Übertrage sämtliche Zeilen der folgenden Auflistung in eine nummerierte Liste, ohne Leerzeilen. Die Bilder lässt du in deiner Antwort weg.

**Gezeigte Einträge**
· · · ·

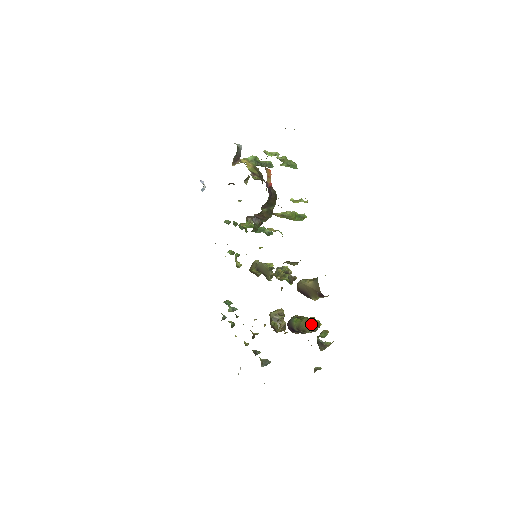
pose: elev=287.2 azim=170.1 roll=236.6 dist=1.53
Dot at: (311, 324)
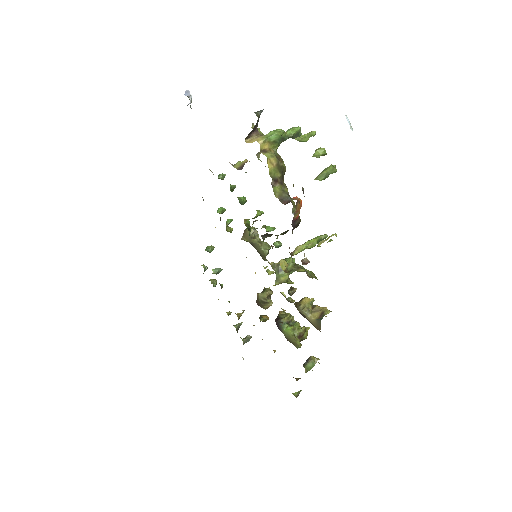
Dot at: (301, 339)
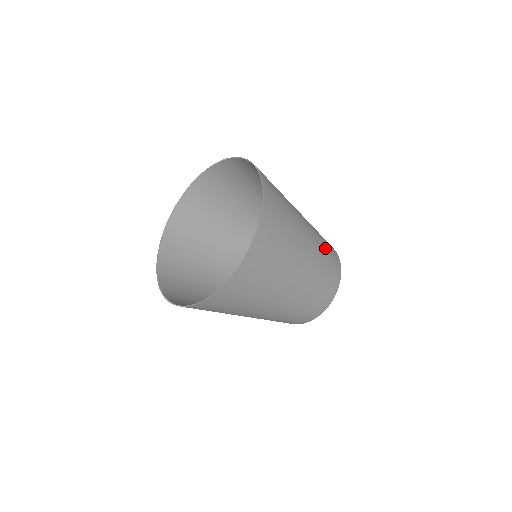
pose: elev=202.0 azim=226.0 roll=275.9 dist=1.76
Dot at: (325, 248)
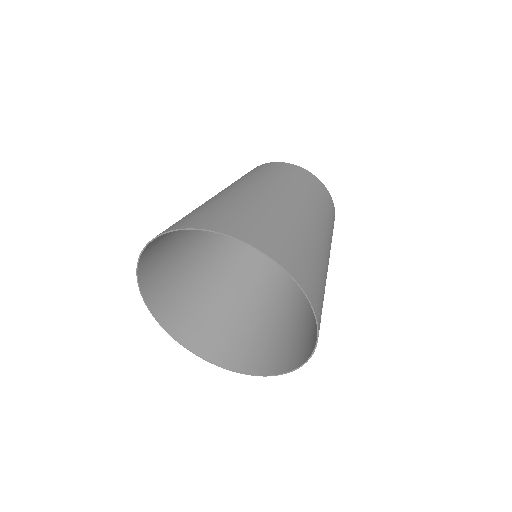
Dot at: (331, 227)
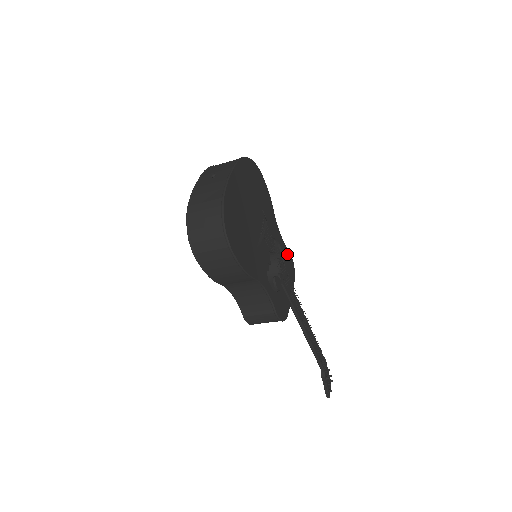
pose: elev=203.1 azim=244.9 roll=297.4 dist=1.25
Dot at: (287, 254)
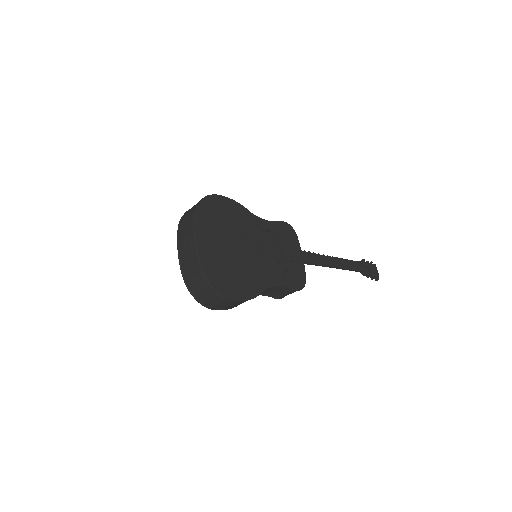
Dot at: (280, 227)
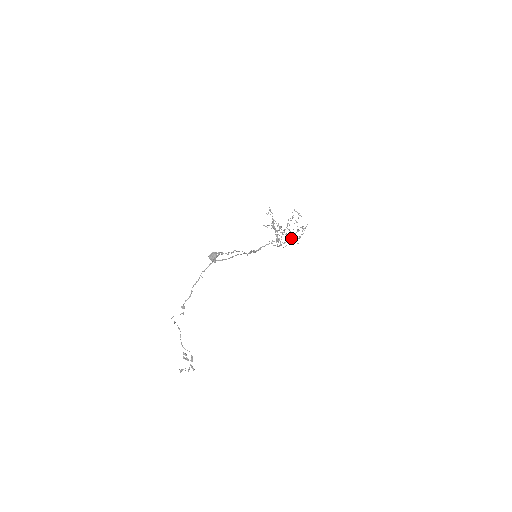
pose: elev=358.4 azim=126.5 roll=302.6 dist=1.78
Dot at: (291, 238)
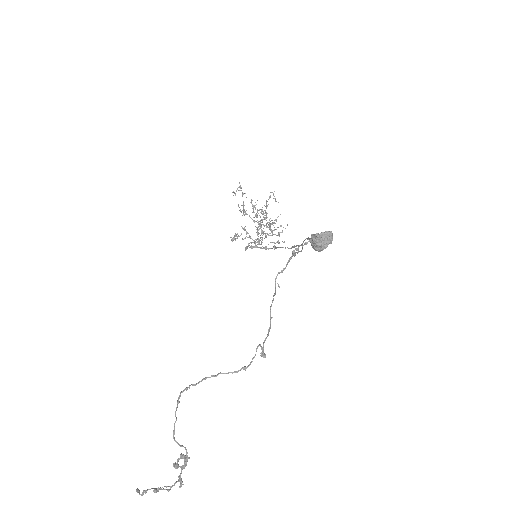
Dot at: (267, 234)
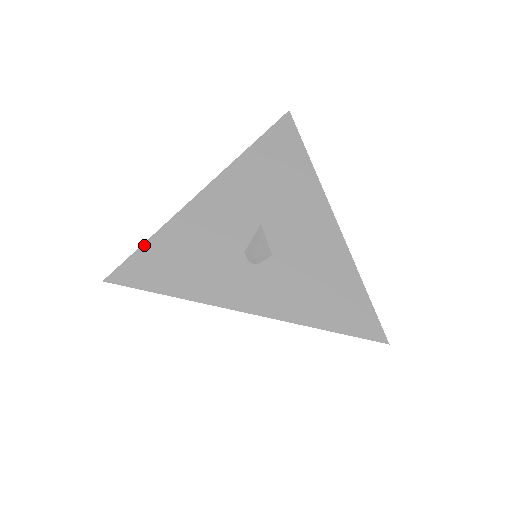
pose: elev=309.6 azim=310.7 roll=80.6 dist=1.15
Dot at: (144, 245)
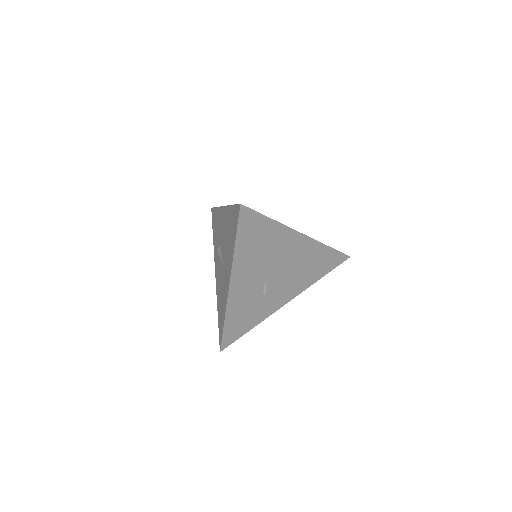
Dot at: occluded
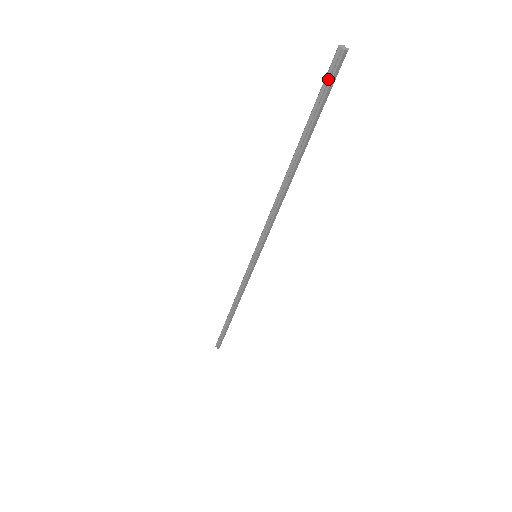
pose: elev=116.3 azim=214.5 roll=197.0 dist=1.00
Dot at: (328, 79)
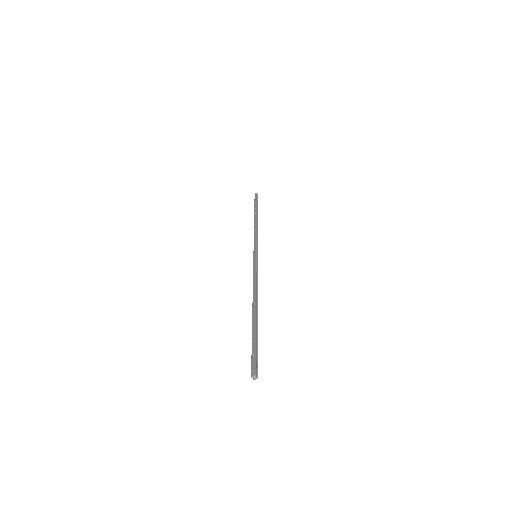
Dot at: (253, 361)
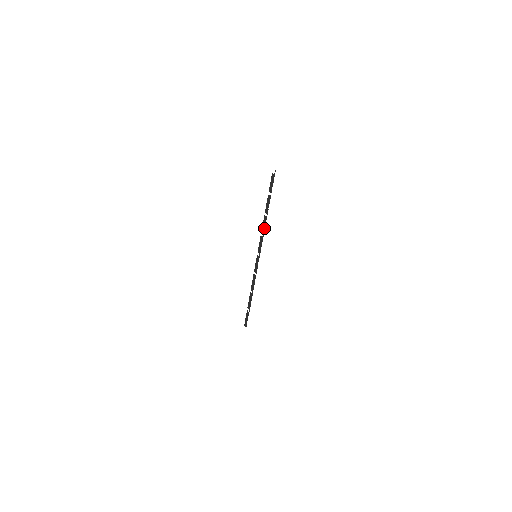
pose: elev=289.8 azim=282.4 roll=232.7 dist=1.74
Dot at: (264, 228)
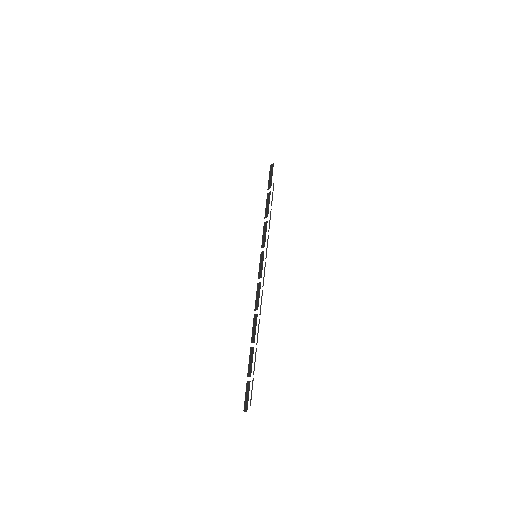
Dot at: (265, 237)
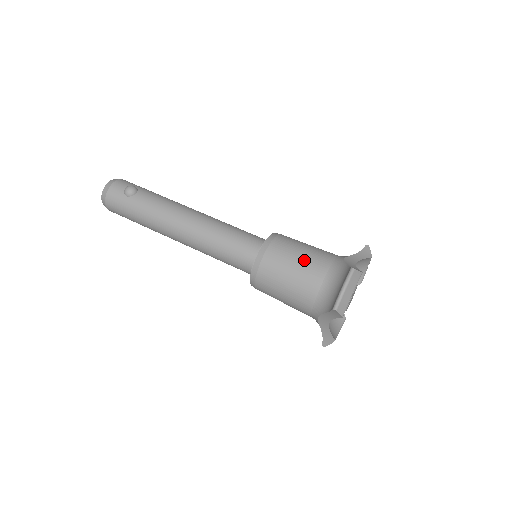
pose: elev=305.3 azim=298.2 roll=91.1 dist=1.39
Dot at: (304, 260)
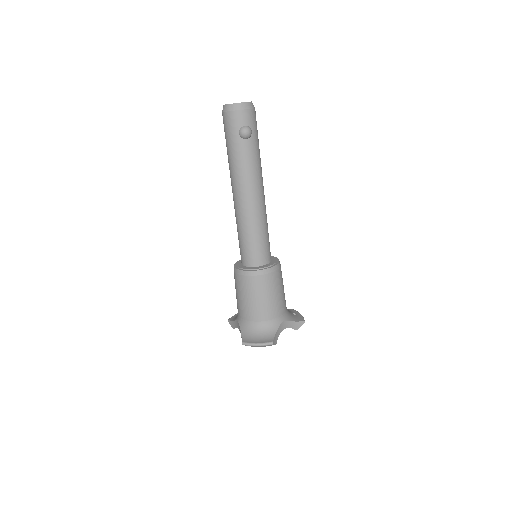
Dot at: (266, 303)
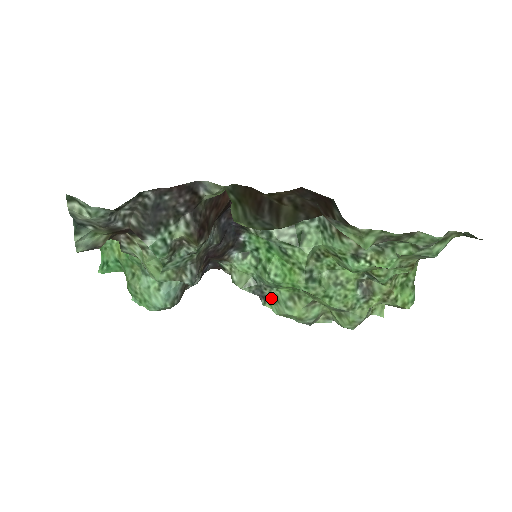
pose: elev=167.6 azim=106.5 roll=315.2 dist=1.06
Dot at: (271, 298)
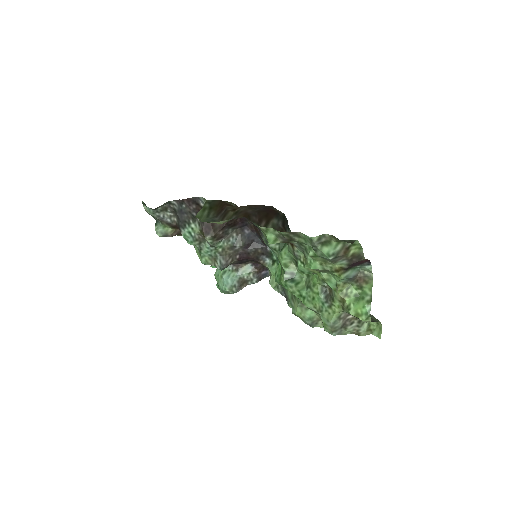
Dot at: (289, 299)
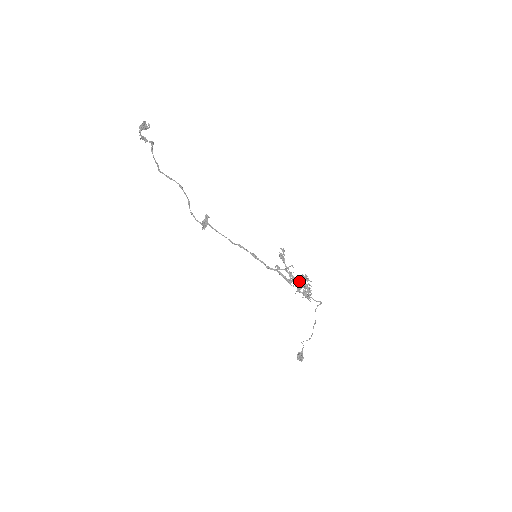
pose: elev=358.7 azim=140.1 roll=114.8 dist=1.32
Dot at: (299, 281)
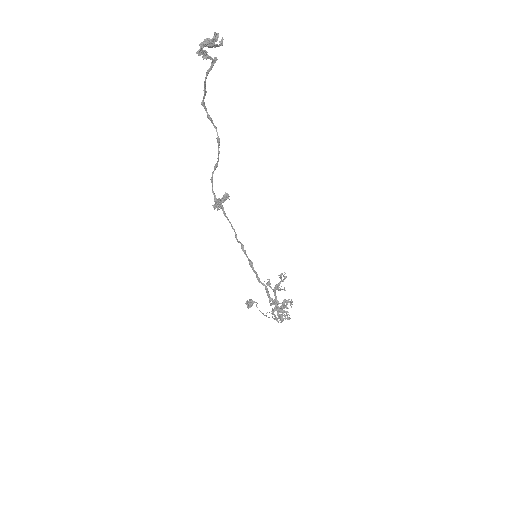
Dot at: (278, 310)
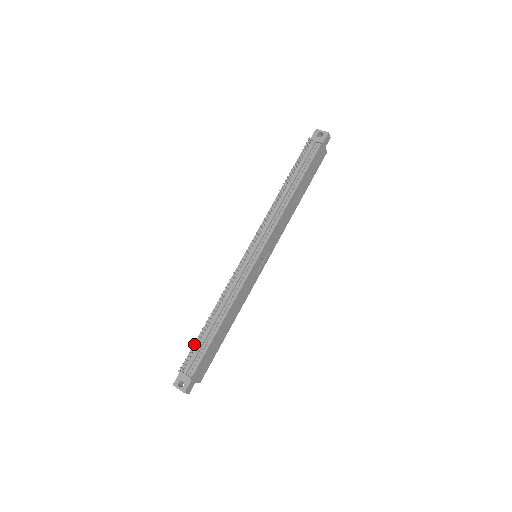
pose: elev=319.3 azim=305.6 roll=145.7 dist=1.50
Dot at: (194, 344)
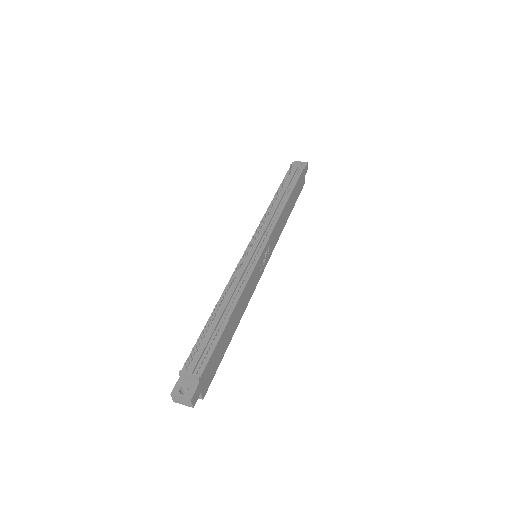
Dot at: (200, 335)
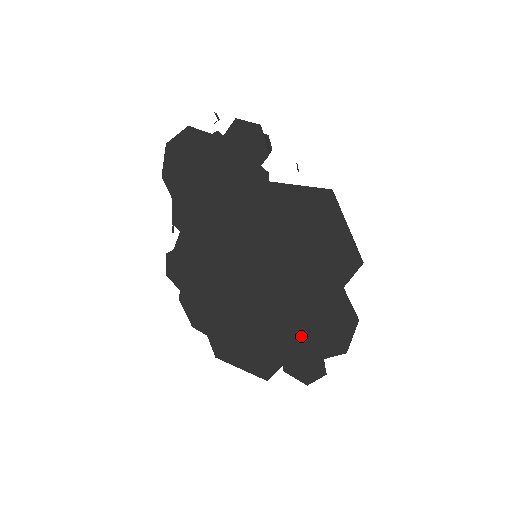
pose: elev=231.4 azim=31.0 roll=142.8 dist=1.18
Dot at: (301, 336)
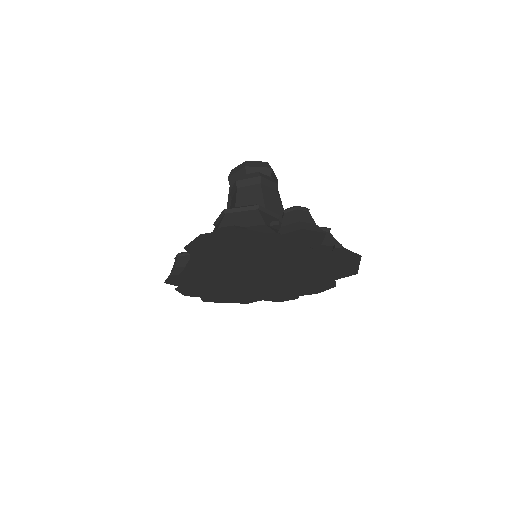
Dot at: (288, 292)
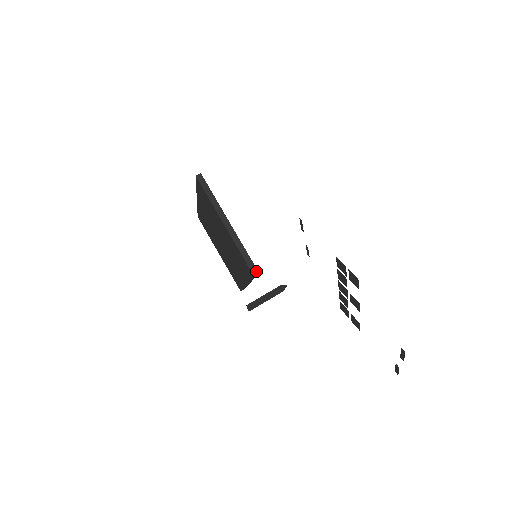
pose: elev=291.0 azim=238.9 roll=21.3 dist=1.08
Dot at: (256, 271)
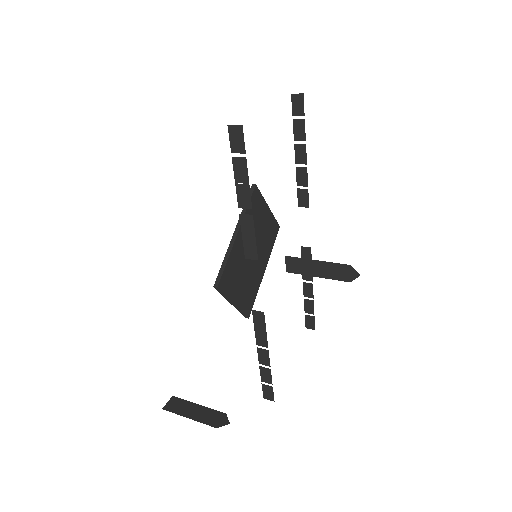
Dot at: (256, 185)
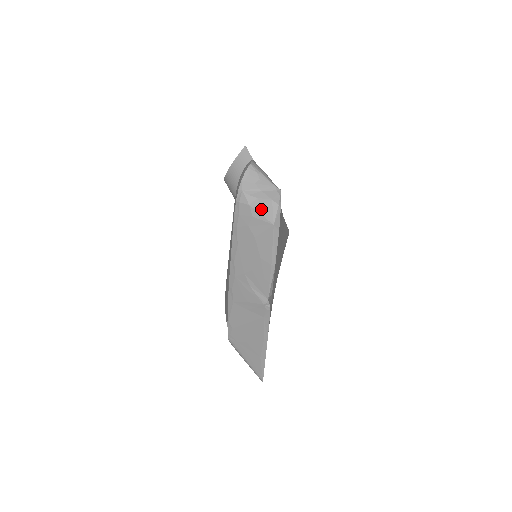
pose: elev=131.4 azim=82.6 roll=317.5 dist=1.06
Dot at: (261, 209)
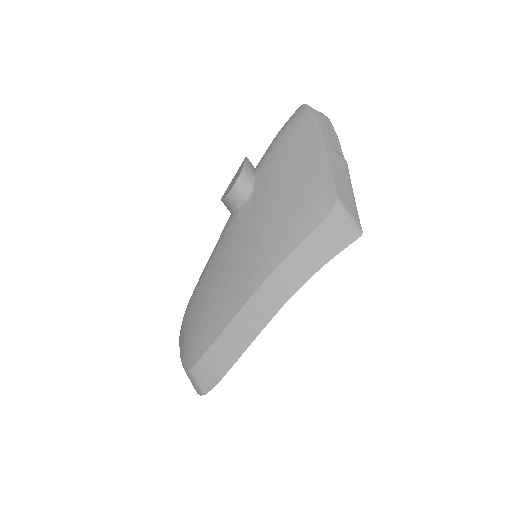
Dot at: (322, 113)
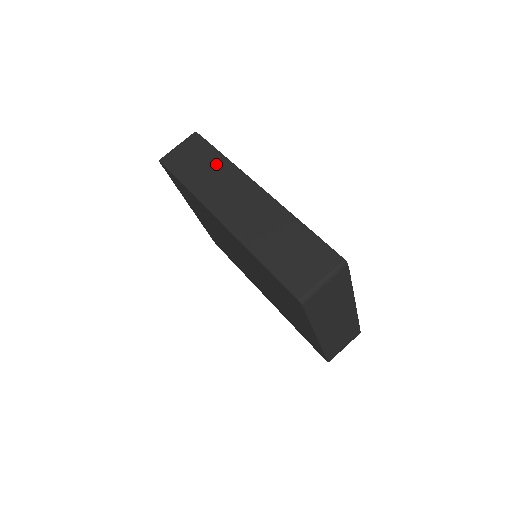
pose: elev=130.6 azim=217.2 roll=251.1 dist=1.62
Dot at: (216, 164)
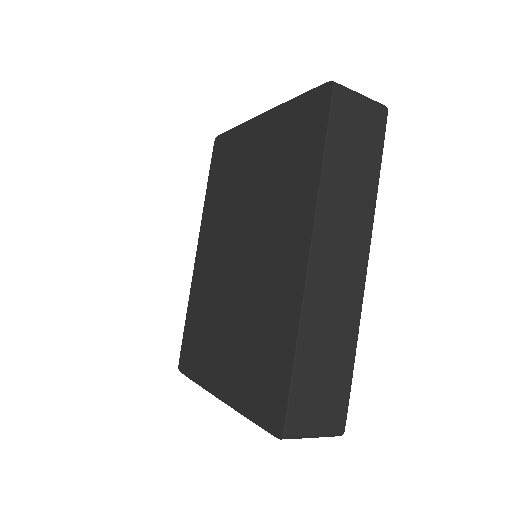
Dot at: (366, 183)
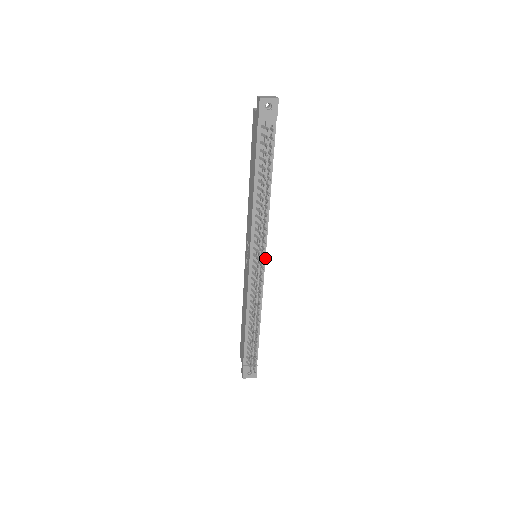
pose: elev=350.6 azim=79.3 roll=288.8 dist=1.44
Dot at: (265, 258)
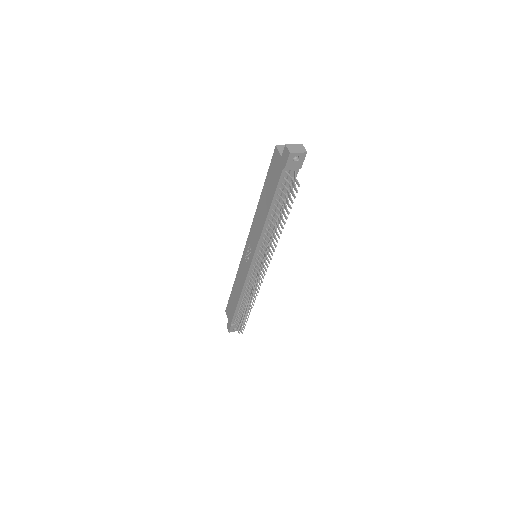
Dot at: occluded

· · · ·

**Antwort**
1. pose: elev=287.2 azim=170.1 roll=236.6 dist=1.53
2. Dot at: (311, 324)
3. Dot at: (301, 339)
4. pose: elev=202.0 azim=226.0 roll=275.9 dist=1.76
5. Dot at: (325, 248)
6. Dot at: (331, 227)
7. pose: elev=203.1 azim=244.9 roll=297.4 dist=1.25
8. Dot at: (287, 254)
9. Dot at: (280, 227)
10. pose: elev=358.4 azim=126.5 roll=302.6 dist=1.78
11. Dot at: (291, 238)
12. Dot at: (267, 234)
13. pose: elev=309.6 azim=310.7 roll=80.6 dist=1.15
14. Dot at: (144, 245)
15. Dot at: occluded
16. pose: elev=116.3 azim=214.5 roll=197.0 dist=1.00
17. Dot at: (328, 79)
18. Dot at: (253, 361)
19. pose: elev=289.8 azim=282.4 roll=232.7 dist=1.74
20. Dot at: (264, 228)
21. Dot at: (265, 237)
22. pose: elev=305.3 azim=298.2 roll=91.1 dist=1.39
23. Dot at: (304, 260)
24. Dot at: (266, 303)
25. pose: elev=167.6 azim=106.5 roll=315.2 dist=1.06
26. Dot at: (271, 298)
27. Dot at: (289, 299)
28. pose: elev=358.7 azim=140.1 roll=114.8 dist=1.32
29. Dot at: (299, 281)
30. Dot at: (278, 310)
31. pose: elev=319.3 azim=305.6 roll=145.7 dist=1.50
32. Dot at: (194, 344)
33. Dot at: (200, 335)
34. pose: elev=231.4 azim=31.0 roll=142.8 dist=1.18
35. Dot at: (301, 336)
36. Dot at: (288, 292)
37. pose: elev=291.0 azim=238.9 roll=21.3 dist=1.08
38. Dot at: (256, 271)
39. Dot at: (256, 185)
40. pose: elev=131.4 azim=82.6 roll=317.5 dist=1.06
41. Dot at: (261, 209)
42. Dot at: (322, 113)
43. pose: elev=130.6 azim=217.2 roll=251.1 dist=1.62
44. Dot at: (216, 164)
45. Dot at: (366, 183)
46. pose: elev=350.6 azim=79.3 roll=288.8 dist=1.44
47. Dot at: (265, 258)
48. Dot at: occluded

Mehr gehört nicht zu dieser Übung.